Last updated: Mon 29 Jan 2024, 7:40 AM

Dear Children,

It’s exciting to be in your company, thinking like you do and talking to you as if we were in a room together. Which is why I look forward to the weeks when I write to you. Your world is charming, yet chaotic; dynamic yet monotonous; and every time I delve into your space and emerge, I feel as if a new aspect of young life has been revealed – an aspect that I perhaps missed to see as a child or a teen. Being in your company makes me see the world differently. I realise how important it is to look through your eyes and know the world as you experience it.


In my previous column, I had addressed the issue of how, as children, at times, there is a lot in your plate – mostly imposed by parents – until you finish middle school. It occurred to me that there is another side to the problem of plenty as you enter high school.
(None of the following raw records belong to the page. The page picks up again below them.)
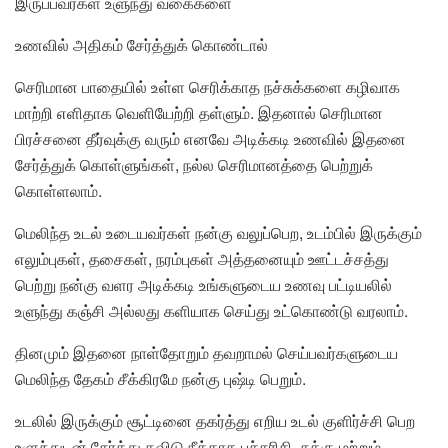
இருப்பவர்கள் உளுந்து வகைகளை
உணவில் அதிகம் சேர்த்துக் கொண்டால்
செரிமான பாதையில் உள்ள செரிக்காத நச்சுக்களை கழிவாக
மாற்றி எளிதாக வெளியேற்றி தள்ளும். இதனால் செரிமான
பிரச்சனை தீர்வுக்கு வரும் எனவே அடிக்கடி உணவில் இதனை
சேர்த்துக் கொள்ளுங்கள், நல்ல செரிமானத்தை பெற்றுக்
கொள்ளலாம்.
மெலிந்த உடல் உடையவர்கள் நன்கு வலுப்பெற, உடம்பில் இருக்கும்
எலும்புகள், தசைகள், நரம்புகள் அத்தனையும் ஊட்டச்சத்து
பெற்று நன்கு வளர அடிக்கடி உங்களுடைய உணவு பட்டியலில்
உளுந்து கஞ்சி அல்லது களியாக செய்து உட்கொண்டு வரலாம்.
தினமும் இதனை நாள்தோறும் தவறாமல் செய்பவர்களுடைய
மெலிந்த தேகம் சீக்கிரமே நன்கு புஷ்டி பெறும்.
உடலில் இருக்கும் சூட்டினை தகர்த்து எறிய உடல் குளிர்ச்சி பெற
உளுந்துடன் சேர்த்து தவிடு நீக்காத பச்சரிசி, சுக்கு மற்றும்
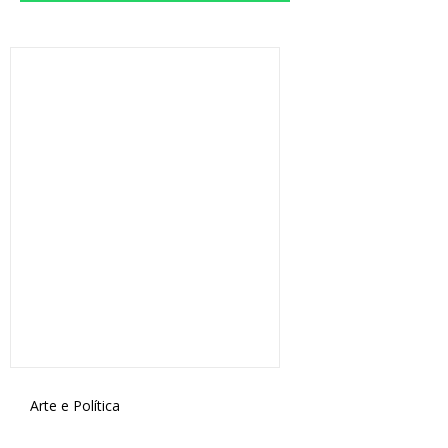
Arte e Política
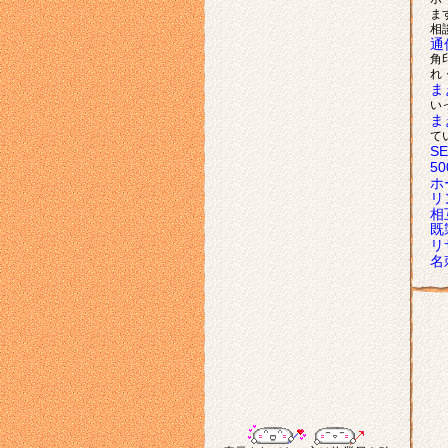
ま
相
通
角
れ
ま
い
ま
て
S
5
ホ
リ
相
既
リ
名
It is not parents who push you to take up more than what you can handle, but you often self-create a recipe of pressure in the name of building up a robust resume for college admissions.

While it gives me immense joy to see young minds coming together to take up macro issues and find resolution to them, and it amazes me to see how resourceful you are in terms of intellect and ingenuity, it also worries me that you may be biting more than you can chew. An enthusiastic teenager I know excels at everything she puts her mind on, taking up projects and activities at school without the smallest hesitation, staying back for extended hours, sitting up late to finish tasks – all with the intention of adding value to her CV and to prove herself as a worthy candidate in the future.
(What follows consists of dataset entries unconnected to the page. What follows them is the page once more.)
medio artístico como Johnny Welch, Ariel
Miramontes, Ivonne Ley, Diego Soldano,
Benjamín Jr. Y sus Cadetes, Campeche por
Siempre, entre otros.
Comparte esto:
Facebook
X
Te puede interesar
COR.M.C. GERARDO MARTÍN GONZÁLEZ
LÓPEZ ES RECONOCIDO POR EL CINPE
I could sense that fatigue that was creeping up on her, yet the will to persist and do exceptional was so strong that she pushed her boundaries, convincing herself that it was for the right purpose. She had naysayers from her past to prove wrong; there was a present in which she had to be relevant and a future where she had to wear many hats.

The pressure to perform (outside of academics) was self-created to carve a niche, but was it truly warranted?

She ‘got over-whelmed’ (the regular phrase we use for burnouts), and quietly crumbled; her academics suffered and before too late, she took a hiatus from all that hindered her real goal – studies.

Success is different things to different people. Your definition of it need not fit anyone else’s. Neither do you have squeeze yourself into the straightjacket others have made. Find out what you want to do without marring your sanity and stability, without falling into the traps of popular stereotypes, without walking into the landmines of peer pressure.

Do what you love to do, stretching without breaking. In the grand scheme of things, happiness and peace is not about how rich your CV is, but how healthy your mind and spirit is. Sing if you like; write if you enjoy; be a part of bigger things if they satisfy your soul.

The world will advise you otherwise. It will exhort you to kill yourself for honours. But you must know better. I have faith in your inelligence and judgement. As teens of new times, you know much more than what I knew when I was your age. You’ll know what’s good for you. Be prudent in your choices and be kind to yourself. Until next, keep growing. And keep glowing.